For a month at least, it appeared that you could indeed put a price on love. At the Michiana Humane Society, we know better.
We reject the idea that love should only be celebrated one month a year – we do it for 12 months, 365 days a year, every year. When you are surrounded by as many as 100 animals in your care, love is a tangible emotion, freely shared by pets and the people who love them.
In his book, “Dog is Love: Why and How Your Dog Loves You,” author Clive D.L. Wynne, PhD, provides scientific evidence to demonstrate what every dog lover instinctively knows: dogs are unique because they love us.
He highlights Gregory Berns, a neuroscientist, who demonstrated through MRI that the part of the brain that is triggered when people are fond of someone is the same part of the dog brain that lights up upon hearing his owner’s voice.
Wynne’s book not only illustrates how closely dogs and humans interact, but is also a call for the humane treatment of this beloved species.
Such love and bonding with humans is not limited to dogs; at the Humane Society, we see people bonding with cats, ferrets, rabbits, guinea pigs and hamsters.
Every person has a unique relationship with the pet they adopt. For some, a pet is a companion to share a home. For others, a pet is the first opportunity to learn the responsibility of caring for another living creature. A pet allows us to feel pure love for a creature that depends on us completely for its survival.

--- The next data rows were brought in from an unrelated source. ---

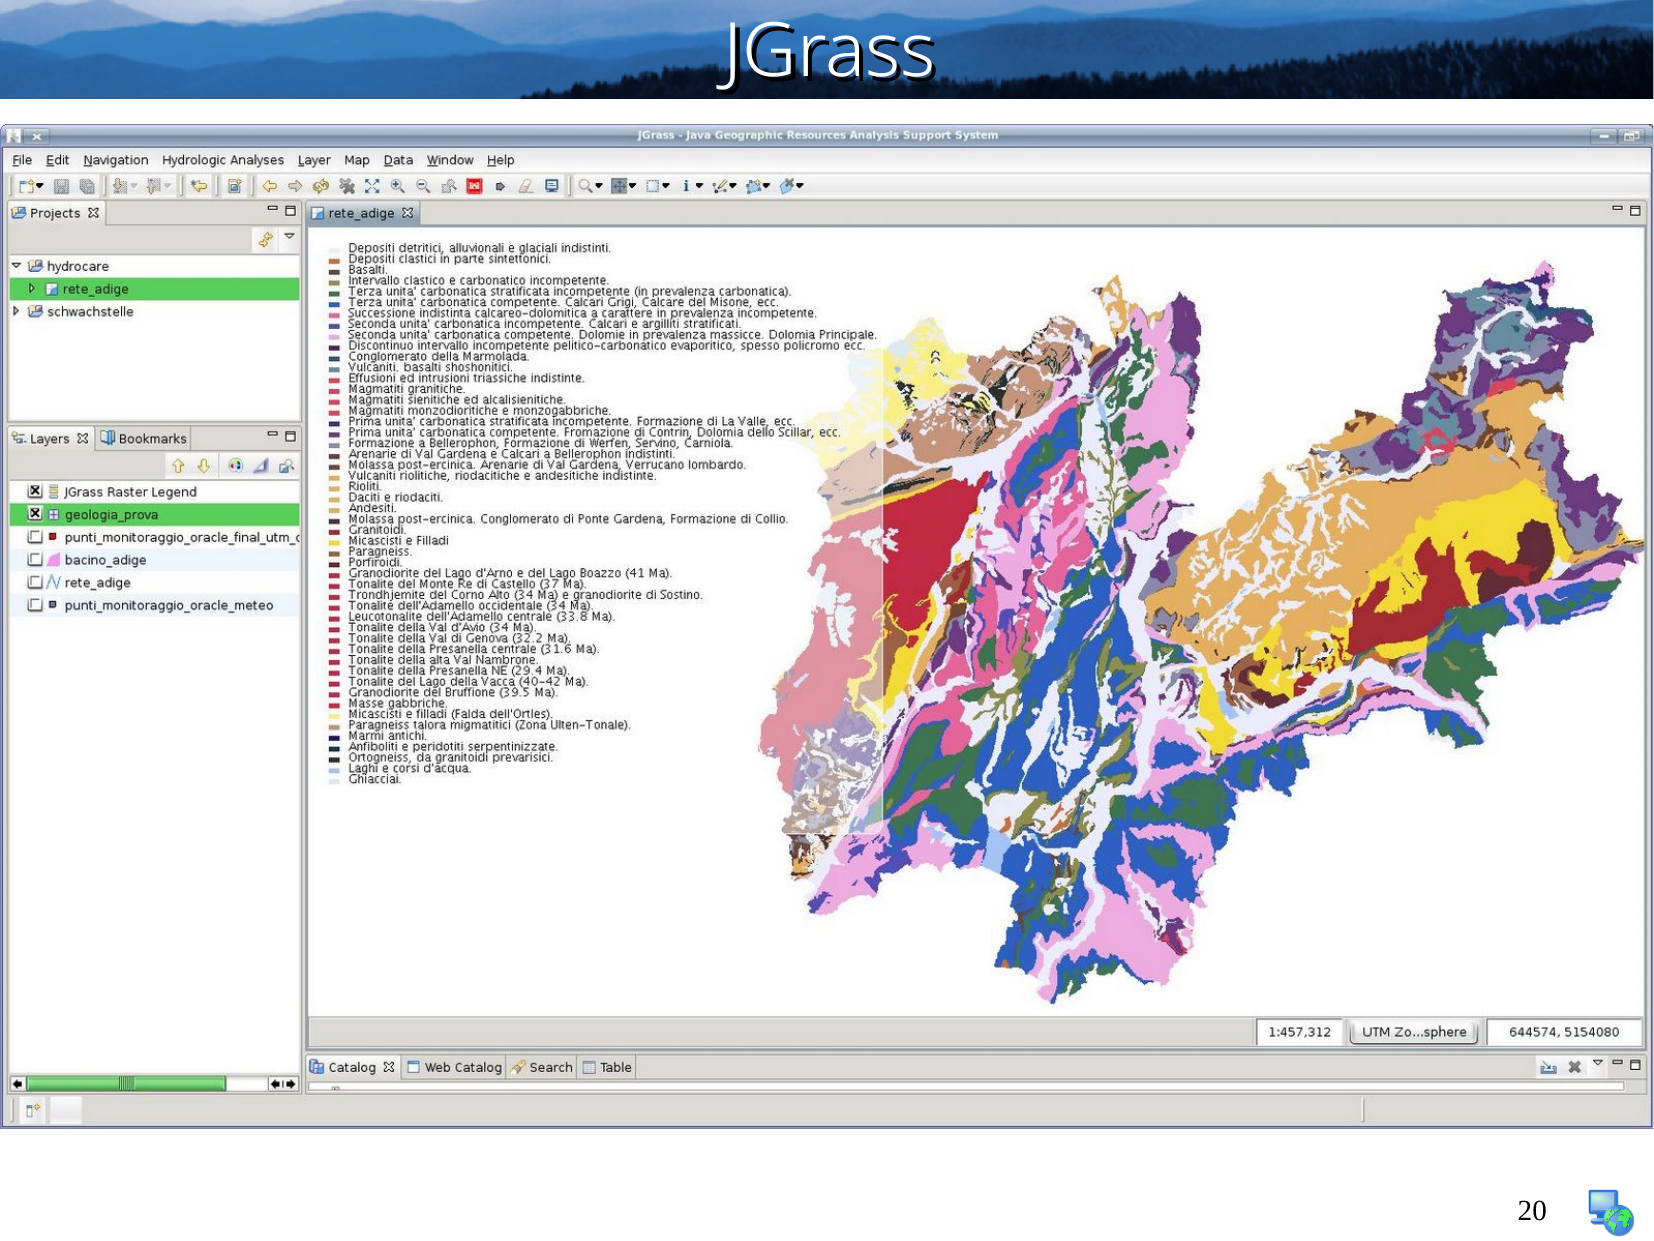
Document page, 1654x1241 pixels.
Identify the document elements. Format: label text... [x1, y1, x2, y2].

title JGrass [49, 0, 1611, 96]
picture [0, 0, 1654, 99]
picture [0, 124, 1654, 1129]
picture [1588, 1189, 1635, 1238]
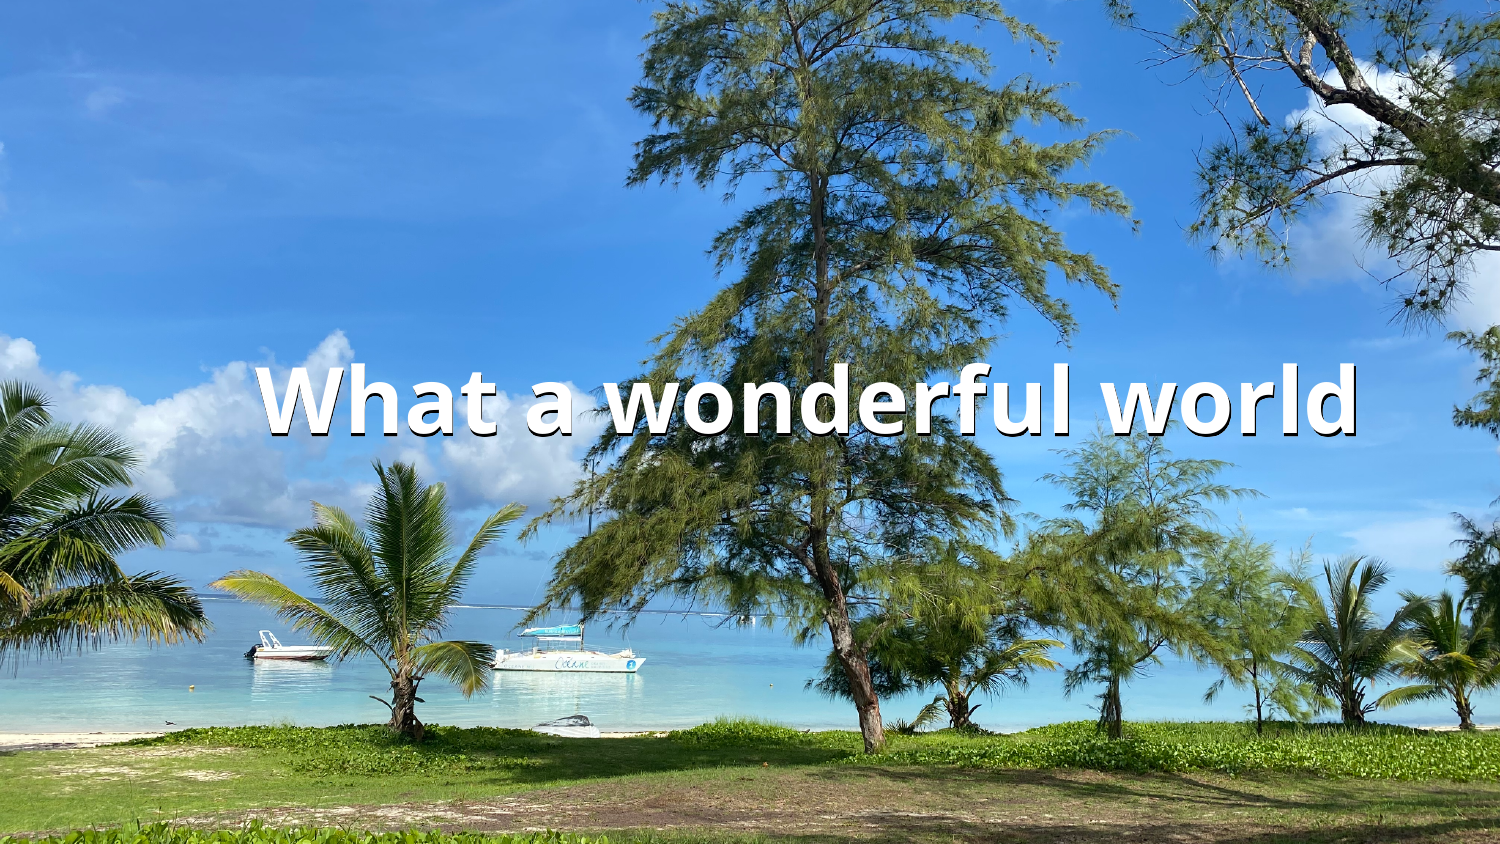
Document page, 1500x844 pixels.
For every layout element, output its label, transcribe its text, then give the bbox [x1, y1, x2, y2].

text_box What a wonderful world [240, 309, 1454, 485]
picture [0, 0, 1500, 844]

We now know that having a pet can be part of a health regimen. Caring for a pet can lower blood pressure, increase physical activity and provide mental stimulation.
Certified service animals make independent living possible for people with physical limitations. They provide hospital patients with a respite from the stress of having a serious illness.
At the Humane Society, cats and kittens willingly help improve children’s reading skills by listening to them read aloud in our reading corner (and perhaps sitting on the book).
Many people visit the Humane Society to share their love for animals if circumstances prohibit them from adopting a pet; both person and pet benefit from this mutual exchange of affection.
Our animals teach us to live in the moment, and to love unconditionally. They don’t care how much money you make, what kind of car you drive or where you live. It’s hard not to feel joy when watching a dog catch a Frisbee or a cat leaping to grab a feather.
The French author Anatole France perhaps said it best: “Until one has loved an animal, a part of one’s soul remains unawakened.”